- Natuurlijke hulpbronnen: zaken die we aan het natuurlijk milieu onttrekken om te leven, zoals schone lucht, water, ruimte, energie en grondstoffen.
- Niet vernieuwbare milieuvoorraden: natuurlijke hulpbronnen die niet of nauwelijks opnieuw worden aangemaakt, zoals metalen, aardolie/gas en biodiversiteit in tropisch regenwoud.
- Vernieuwbare milieuvoorraden: denk aan rubber, hout, huiden, ook levenloze grondstoffen als zan, klei, zoet water en stikstof.
Drie soorten milieuproblemen:
1. Milieuverontreiniging: als de verhoogde concentraties schadelijk zijn voor mens, plant en dier. Ook geluidshinder en straling.
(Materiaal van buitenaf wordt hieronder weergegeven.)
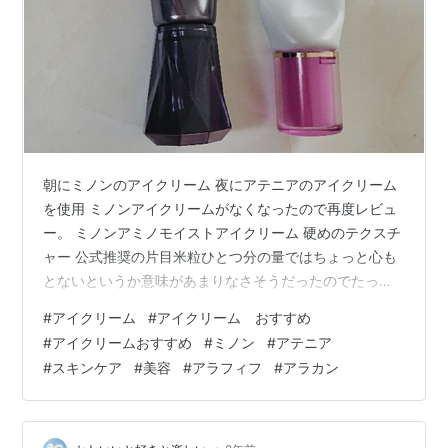
朝にミノンのアイクリーム 夜にアテニアのアイクリーム
を使用 ミノンアイクリームがなくなったので再度レビュ
ー。 ミノンアミノモイストアイクリーム 硬めのテクスチ
ャー 公式推奨の片目米粒ひとつ分の量ではちょっと心も
とないというか意味があまりなさそうだったのでたっぷ
り塗りました。 豆乳イソフラボンと一緒に使っていたと
#
アイクリーム
#
アイクリーム おすすめ
きにもレビューしましたが、あまり効果感じられません
#
アイクリームおすすめ
#
ミノン
#
アテニア
でした。塗らないより塗ったほうがマシと言う感じで
#
スキンケア
#
美容
#
アラフィフ
#
アラカン
す。それが効果と言われればそうなのかも。。予防なら
OKだと思います。ナイアシンアミドは即効性ないからね
ー。だったらもっとプチプラで医薬部外品でいいような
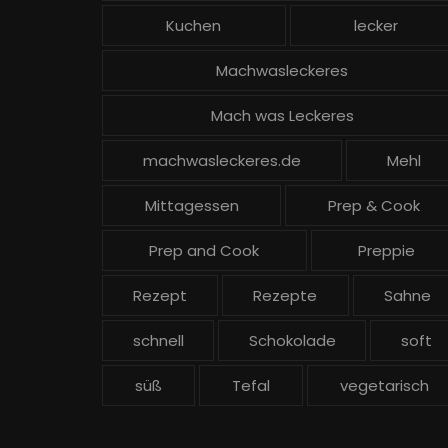
Kuchen
lecker
Machwasleckeres
Mach was Leckeres
machwasleckeres.de
Mehl
Mittagessen
Prep & Cook
Prep and Cook
Preppie
Rezept
Rezepte
Sahne
schnell
Schokolade
soft
süß
Tefal
vegetarisch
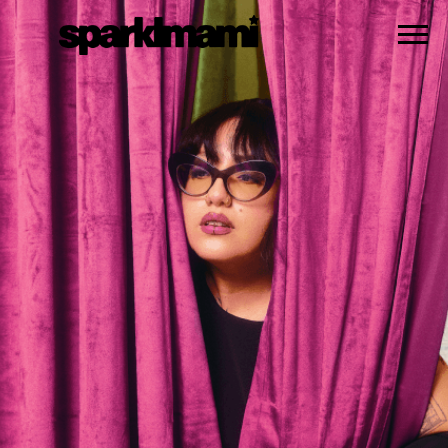
SPARKLMAMI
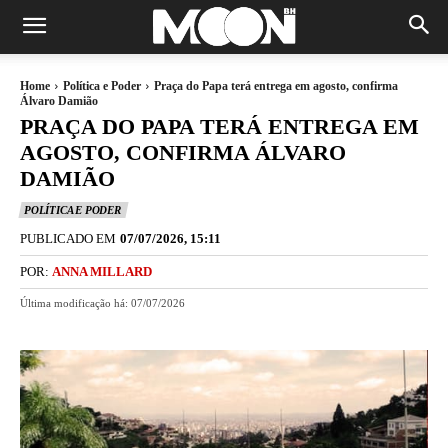
Home
Política e Poder
Praça do Papa terá entrega em agosto, confirma
Álvaro Damião
PRAÇA DO PAPA TERÁ ENTREGA EM
AGOSTO, CONFIRMA ÁLVARO
DAMIÃO
POLÍTICA E PODER
PUBLICADO EM
07/07/2026, 15:11
POR:
ANNA MILLARD
Última modificação há:
07/07/2026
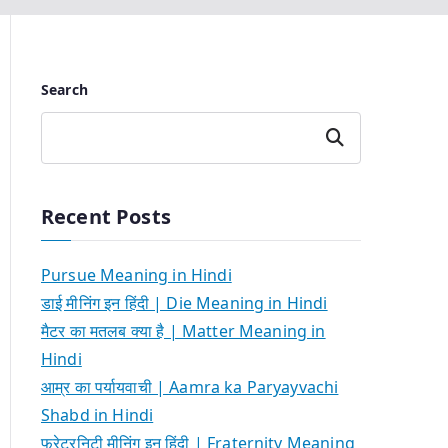
Search
Search
Recent Posts
Pursue Meaning in Hindi
डाई मीनिंग इन हिंदी | Die Meaning in Hindi
मैटर का मतलब क्या है | Matter Meaning in
Hindi
आम्र का पर्यायवाची | Aamra ka Paryayvachi
Shabd in Hindi
फ्रेटरनिटी मीनिंग इन हिंदी | Fraternity Meaning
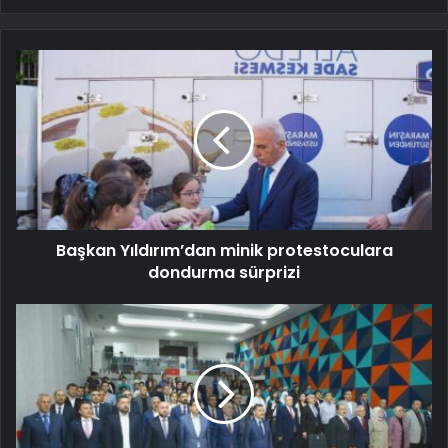
Başkan Yıldırım’dan minik protestoculara
dondurma sürprizi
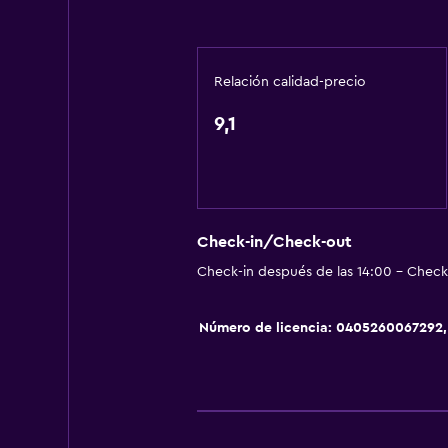
Fregadero bajo
Almohada sin plumas
Plantas superiores accesibles por 
Relación calidad-precio
Áreas designadas para fumadores
9,1
Estacionamiento y transporte
Estacionamiento en la calle
Traslado al aeropuerto (con cargo
Check-in/Check-out
Estacionamiento gratuito
Check-in después de las 14:00 - Check-
Servicio de traslado (cargo adicion
Número de licencia: 0405260067292,
Piscina y spa
Masajes
Piscina al aire libre
Piscina pequeña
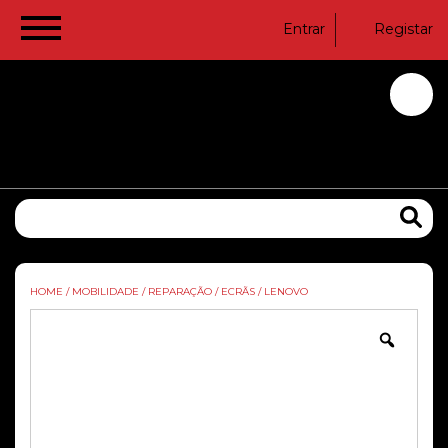
Entrar
Registar
HOME
/
MOBILIDADE
/
REPARAÇÃO
/
ECRÃS
/
LENOVO
Zoom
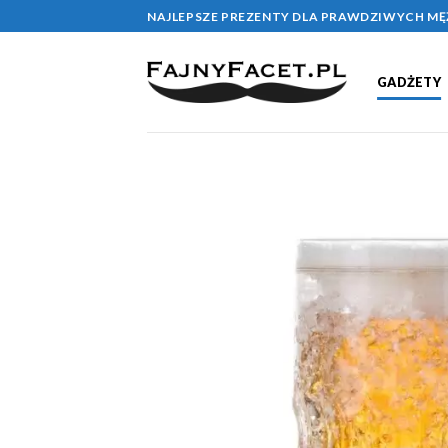
Skip
NAJLEPSZE PREZENTY DLA PRAWDZIWYCH M
to
content
GADŻETY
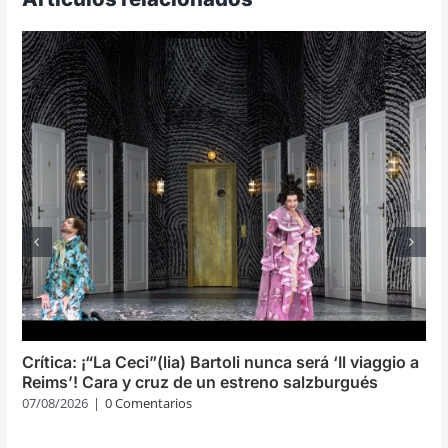
Crítica: ¡“La Ceci”(lia) Bartoli nunca será ‘Il viaggio a
Reims’! Cara y cruz de un estreno salzburgués
07/08/2026
|
0 Comentarios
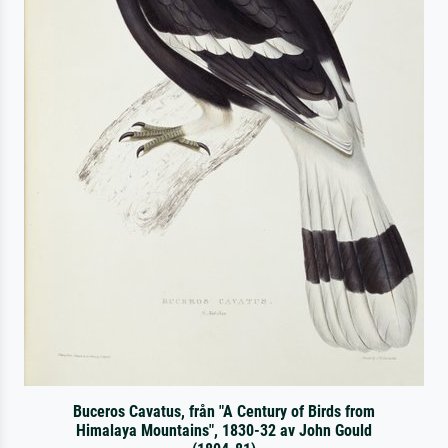
Buceros Cavatus, från "A Century of Birds from
Himalaya Mountains", 1830-32 av John Gould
2. Milieuaantasting: vermindering van de kwaliteit van natuur en landschap, Bijv. minder diversiteit, verdroging, versnippering.
3. Milieu-uitputting: energie, grondstoffen of levende biomassa wordt te snel gebruikt.
Drie trends milieuproblemen: 1. steeds omvangrijker/complexer
2. hoger schaalniveau
3. groter beslag op natuurlijke hulpbronnen
- Duurzame ontwikkeling: ontwikkeling die voorziet in de behoeften huidige generatie, zonder toekomstige generaties in gevaar te brengen.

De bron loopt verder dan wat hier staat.